I’m very proud of what I’ve achieved, and what I have established by conducting a first of its kind Life Skills Development project for technology students in the country outside the hallowed portals of IIT’s, and the project was funded by the AICTE. My journey looks ordinary, but I have created value and impact, through my “Nishkamakarma”.
What does it mean to you to be in a world of globalization?
In 1999 I left this country on a short assignment, invited by a US based organization to lead a technical documentation project for a product developed by the engineering team. My real time experience of a global world took off then. I learned a lot from being in the US, meeting people from different countries/ethnicities/ linguistic groups/cultures, and at the same time, I am so proud that I led the technical documentation of the team for Apple iPod as the product got acquired by Apple, one of the dream companies everyone aspires to be in. A globalized world for me is a world full of interesting dimensions/ diversity and opportunities to learn.
What is the one skill that you think makes you a better leader?
I realized early on that I have a knack for problem-solving; complex problem-solving. I break down a problem to multiple issues, and then start looking at how to solve each, so that we create a win-win. So that’s how my brain works and I think that helps organizations derive value. Another important skill which is a key differentiator is my appetite for Risk. These skills help position me as a leader to look up to.
What’s the one lesson you have learned that you want to teach others?
You may not get success immediately, but you’d get it eventually, with focus and commitment. Of course, there is a lot of hard work involved. I burned the midnight oil for quite a few years. My family time was minimal, given my extensive global/ cross continental travels. But I started focussing more on the quality of time spent, not the volume/quantity. Time management, looking at who needs my time the most was my focus, and creating a robust support network for me to lean on, helped me manage the decade or so of senior executive roles. The lesson learnt is there’s no “work life balance’, only ‘work life integration’.
Speaking about the difficult parts of your journey, what are some of the bad experiences which you always remember?

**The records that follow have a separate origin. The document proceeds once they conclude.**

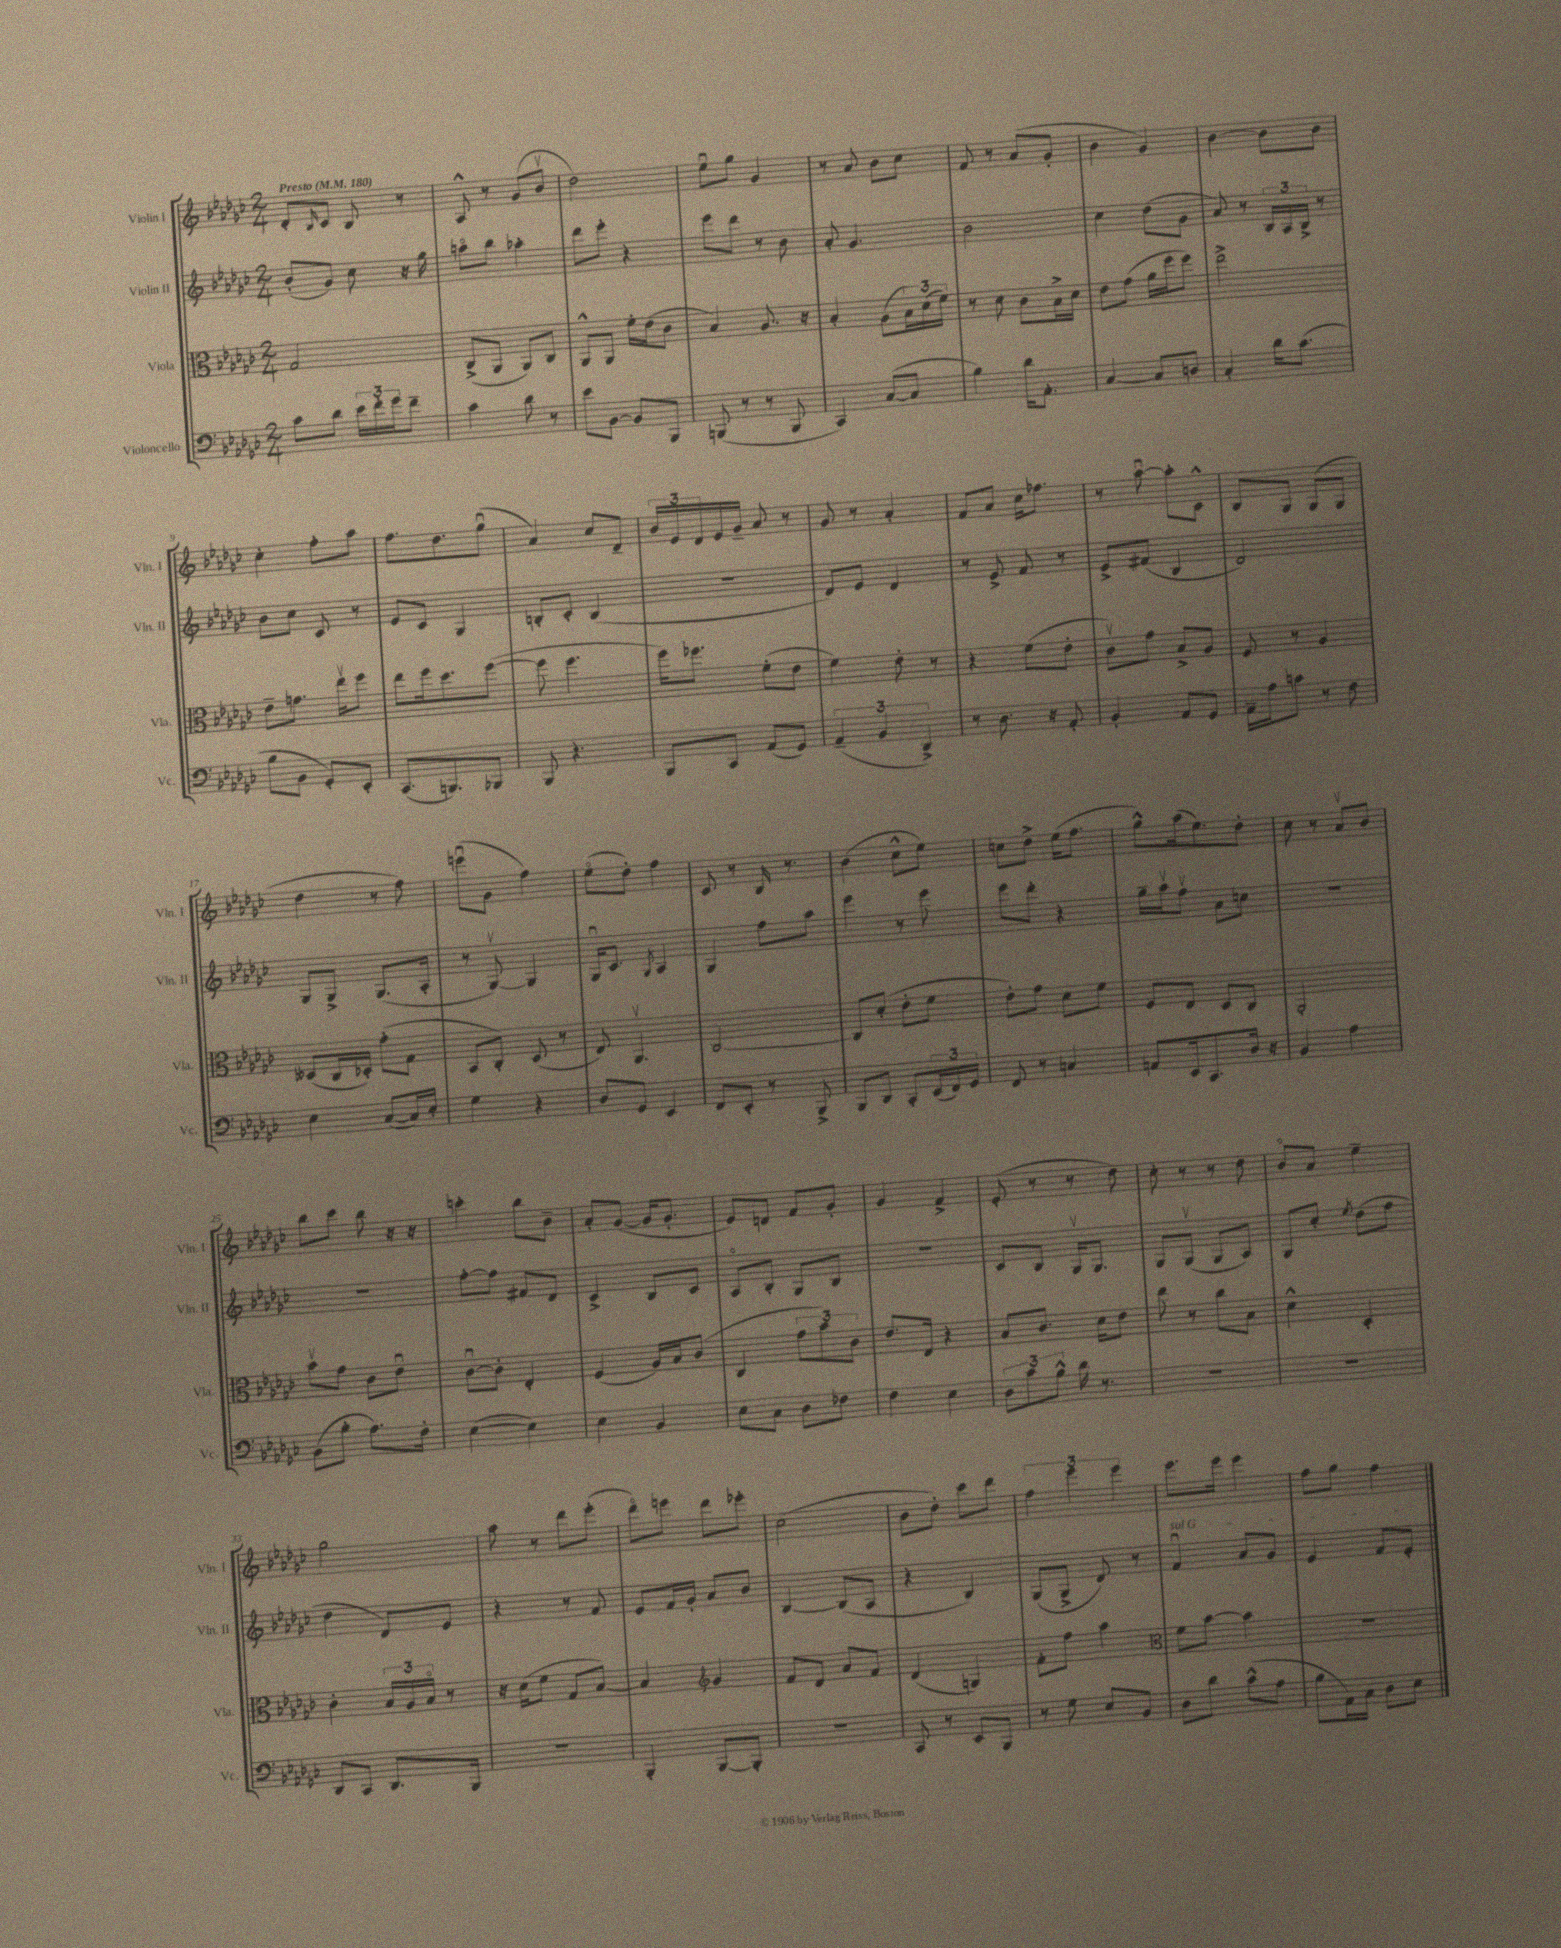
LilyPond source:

<<
\new StaffGroup <<
\new Staff = "s0" \with { instrumentName = "Violin I" shortInstrumentName = "Vln. I" } {
    \clef treble \key ges \major \numericTimeSignature \time 2/4 \tempo "Presto" 4 = 180
    des'8-. \grace { bes16 } ces'8 bes8 r8 |
    aes8-^ r8 ges'8( bes'8\upbow |
    des''2) |
    ees''8\downbow ges''8 ges'4 |
    r8 aes'8 bes'8 ces''8 |
    f'8 r8 aes'8( ges'8-. |
    bes'4 ges'4) |
    bes'4~ bes'8 bes'8 |
    ces''4-. f''8-. aes''8 |
    f''8. des''8. ges''8\downbow( |
    aes'4) ces''8 des'8-- |
    \tuplet 3/2 { bes'16 ees'16 des'16 } ees'16 ges'16-- aes'8 r8 |
    ges'8 r8 aes'4-. |
    f'8 aes'8 ces''16 fes''8. |
    r8 aes''8~\downbow aes''8-. ces'8-^ |
    bes8 ges8 ges8( ges8 |
    des''4 r8 f''8) |
    e'''8\downbow( ges'8 f''4) |
    ees''8\flageolet( des''8-.) f''4 |
    ces'8 r8 bes16 r8. |
    bes'4( ces''8-^ ees''8) |
    c''8 des''8-> ees''16( f''8. |
    ges''8-^) aes''16( ees''8.) des''8-. |
    ces''8 r8 aes'8\upbow bes'8 |
    bes''8 ces'''8 bes''8 r16 r16 |
    c'''4-. bes''8 bes'8-- |
    aes'8-. ges'8~( ges'16 ges'8.-. |
    ees'8) d'8 f'8 ges'8-. |
    ges'4 f'4-> |
    ees'8-.( r8 r8 des''8) |
    ces''8-. r8 r8 des''8 |
    bes'8\flageolet aes'8 ees''4-- |
    ges''2 |
    aes''8 r8 des'''8 ees'''8-.( |
    des'''8\flageolet) e'''8 des'''8 ees'''8-. |
    ces''2( |
    bes'8 des''8-.) ces'''8 des'''8 |
    \tuplet 3/2 { f''4 ees'''4 ees'''4 } |
    ees'''8. ees'''16 ees'''4 |
    f''8 ges''8 f''4 \bar "|." |
}
\new Staff = "s1" \with { instrumentName = "Violin II" shortInstrumentName = "Vln. II" } {
    \clef treble \key ges \major \numericTimeSignature \time 2/4
    bes'8-.( ges'8) ces''8 r16 ges''16 |
    a''8\flageolet bes''8 aes''4-. |
    des'''8 ees'''8-. r4 |
    ees'''8 des'''8 r8 bes'8 |
    aes'8-. ges'4. |
    bes'2 |
    ces''4 des''8( ges'8 |
    aes'8) r8 \tuplet 3/2 { bes16 aes16 bes16-> } r8 |
    bes'8 ces''8 ces'8 r8 |
    ees'8 ces'8 ges4 |
    b8-. ces'8-. b4( |
    r2 |
    des'8) ees'8 des'4 |
    r8 ees'8-> f'8 r8 |
    ees'8-> fis'8( bes4 |
    des'2) |
    ges8 ges8-> ges8.( aes16-. |
    r8 ges8~\upbow) ges4 |
    ges16\downbow ces'8. \acciaccatura { ges8 } aes4 |
    ges4 f''8 aes''8 |
    ees'''4 r8 ees'''8 |
    ees'''8 des'''8-. r4 |
    ges''16-- aes''16\upbow f''8\upbow aes'8 c''8 |
    R2 |
    R2 |
    f''8~-. f''8 fis'8 des'8 |
    ces'4-> bes8 ces'8 |
    aes8\flageolet bes8-. ges8 bes8 |
    R2 |
    ces'8 bes8 ges16\upbow ges8. |
    ges8 ges8\upbow( ges8 aes8) |
    ges8 ces''8-. \acciaccatura { ees''8 } des''8( f''8 |
    des''4 des'8) ees'8 |
    r4 r8 f'8 |
    ees'8 f'16 ges'16-. aes'8 bes'8 |
    bes4~ bes8( aes8 |
    r4 bes4) |
    ges8( ges8-> des'8) r8 |
    \once \override TextSpanner.bound-details.left.text = \markup { \italic "sul G" } f'4\downbow\startTextSpan aes'8 ges'8 |
    ees'4 f'8 ees'8-.\stopTextSpan \bar "|." |
}
\new Staff = "s2" \with { instrumentName = "Viola" shortInstrumentName = "Vla." } {
    \clef alto \key ges \major \numericTimeSignature \time 2/4
    ges2 |
    ces8->( aes,8 aes,8) ces8 |
    aes,8-^ aes,8 f'16-. ees'16( ces'8 |
    bes4) aes8. r16 |
    bes4-. aes8( \tuplet 3/2 { bes16) des'16( f'16) } |
    r8 des'8 ces'8 bes16-> des'16 |
    ees'8 ges'8( aes'16 f''16 f''8) |
    ees''2-> |
    ees'8-- g'8. ees''16\upbow f''8 |
    ees''8 f''16 des''8. f''8~( |
    f''8 f''4. |
    f''16) fes''8. f'8-.( ees'8 |
    f'4) ees'8-. r8 |
    r4 f'8( ees'8-. |
    ces'8\upbow) ges'8 bes8-> aes8 |
    f8 r8 aes4 |
    deses8( ces16 des16-.) ges'8-.( ges8 |
    bes,8 ces8-.) des8( r8 |
    ees8) aes,4.\upbow |
    ces2~ |
    ces8 des'8-.( ees'8-. f'8 |
    ees'8-.) ges'8 des'8 f'8 |
    f8 ees8 des8 ces8 |
    aes,2-. |
    bes'8\upbow ges'8 ces'8 ees'8\downbow |
    ces'8~\downbow ces'8-. ees4-. |
    f4( aes16) bes16 ces'8( |
    ces4 \tuplet 3/2 { ges'8 bes'8) ces'8 } |
    ees'8. ees16 r4 |
    bes8 ces'8. des'16 ees'8 |
    ees''8 r8 ces''8 bes8 |
    des'4-^ des4-. |
    ces'4-. \tuplet 3/2 { bes16 aes16 bes16\flageolet } r8 |
    r16 des'16( f'8 ges8 bes8~) |
    bes4 \clef treble ges'4 |
    f'8 des'8 aes'8 f'8 |
    des'4( g4) |
    f'8-. f''8 aes''4 |
    \clef alto f'8 bes'8~ bes'4 |
    R2 \bar "|." |
}
\new Staff = "s3" \with { instrumentName = "Violoncello" shortInstrumentName = "Vc." } {
    \clef bass \key ges \major \numericTimeSignature \time 2/4
    ces'8 des'8 \tuplet 3/2 { ees'16 f'16-. ges'16 } f'8-- |
    ces'4 des'8 r8 |
    ees'8 bes,8~ bes,8 bes,,8 |
    b,,8( r8 r8 b,,8 |
    ces,4) ces8~( ces8 |
    bes4) des'16 aes,8.-. |
    ces4~ ces8 d8 |
    ces4-. des'16 ces'8.( |
    bes8 bes,8 ges,8-.) ees,8-. |
    ces,8.( b,,8.) bes,,8 |
    bes,,8 r4. |
    bes,,8 ces,8 aes,8( ges,8) |
    \tuplet 3/2 { aes,4--( bes,4 des,4->) } |
    r8 des8. r16 aes,8-. |
    bes,4-. aes,8 ges,8 |
    aes,16-- aes16 c'8 r8 f8 |
    ees4 ces8~( ces16) ees16-. |
    ges4 r4 |
    des8 ges,8 ees,4 |
    f,8 ees,8-. r8 bes,,8-> |
    bes,,8 des,8 ces,8-. \tuplet 3/2 { ees,16( f,16) ges,16 } |
    f,8 r8 c4 |
    a,8 ees,16 ces,8. des16 r16 |
    bes,4 aes4 |
    bes,8( bes8-. aes8.) f16-. |
    ees4~( ees4) |
    ees4 bes,4 |
    ees8 ces8 des8 fes8 |
    f4 ees4 |
    \tuplet 3/2 { des8 ces'8 bes8-^ } des'16 r8. |
    R2 |
    r2 |
    des,8 ces,8 des,8. bes,,16 |
    r2 |
    bes,,4-. bes,,8~ bes,,8-. |
    R2 |
    ces,8 r8 ees,8 bes,,8 |
    r8 ges8 ees8 bes,8 |
    des8 des'8 ces'8-^( aes8 |
    bes8 aes,16) ces16 des8 ees8 \bar "|." |
}
>>
>>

The major economic depression in the US led to several organizations shutting shop and the company that I helped grow from 250 Headcount to 5000 had to lay-off employees. The pain of seeing what you built getting destroyed is indeed difficult. However, within the downward spiral/ adversity, if we can still find our North Star, it helps oneself and the teams around. Outplacing the employees, helping them build transferable skills was the route adopted to wade through the troubled waters. Yet another bad experience was waking one fine morning to get to know of the CEO of a Fortune 500 Company, I was part of, asked to leave by the Chairman of the Board, and the stock price of the Company falling below $1- what we had to lead as a transformational project across the global organization, continue to keep the employees stay the course and keeping up the morale- what a journey it was, when I look back…
What does #SheTakesTheLead means to you?
The self-belief that you’re capable and you have the courage to go ahead despite whatever roadblocks you come across. Despite failings, just believe in yourself and move ahead. Take the lead and just go ahead. The worst thing is you’ll fail. That’s the worst. But you would have learned immensely. There could be obstacles. There could be roadblocks but don’t give up. Never give up. Just continue to stay the course with focus and commitment, and you will find the solution, one way or the other.